One thing he said is about 1/4 of the books on their shelves have yet to be cataloged as they only have 20 volunteers to run the whole thing. Thank Gerry King we don't have that problem.
We discussed succession planning and the man giving me the tour mentioned the lack of volunteering spirit in modern times. I suggested each person's job would have to be broken down, especially at first, and the work of a 20 year volunteer could perhaps be taken over by five or six new volunteers.
Their books are all organized by author or subject on books about someone. Fiction and non-fiction together. They are currently in the process of cleaning up the collection, they had been keeping every edition of every book and no longer have room to do so. So for example, the hardcover version is staying, the softcover is going. As they have partnered with the University, they give some books to them, some get sold at the archives, and some get sold online for which they receive a percentage of profits.
They have a separate space for exhibitions across town in West Hollywood so this is primarily a research centre. The man giving the tour advised they do keep lesbian material but that there is also a separate lesbian archives across town.

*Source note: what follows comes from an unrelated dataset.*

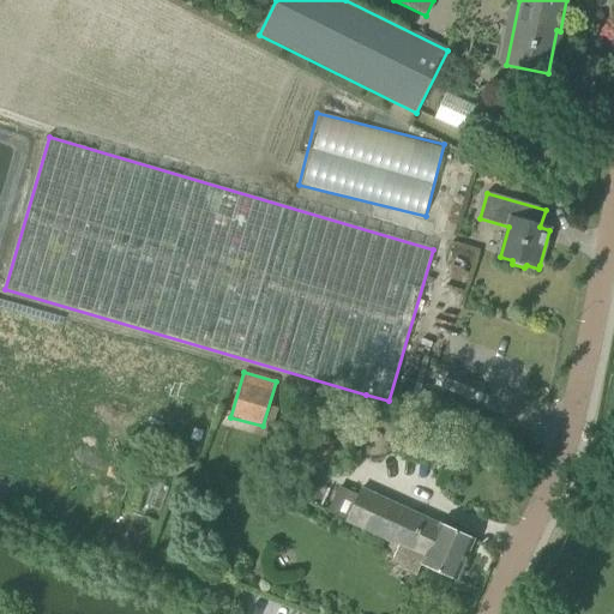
[(457,581),(475,541),(439,525),(360,491),(347,521),(426,557),(422,565),(457,581)]
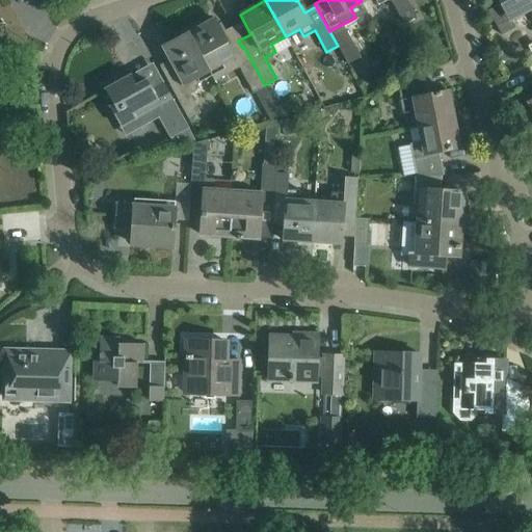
[(361,0),(362,1),(364,0),(376,0),(379,4),(387,0),(393,0),(405,23),(417,18),(406,0),(361,0)]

It was interesting to compare their archives to the CLGA. They had some great new ideas, for example a book was recently written using their material and the author hosted an event with actors reenacting scenes from the book and they charged $50 a head. I loved the gold brick idea, the items on display at the end of the racks, and a separate display with books written from their material, which I also thought was a great idea, showing the value of their organization. Also their partnership with the University has secured their long term future.
We discussed common problems, duplicate materials, aging of volunteers, lack of space as the amount of LGBT material has grown exponentially.
The CLGA is also doing several things correctly though, with a large active volunteer base, up to date cataloging and committees such as community engagement.
It was great to be able to talk with them and tour their facility and to be able to share ideas with a common goal.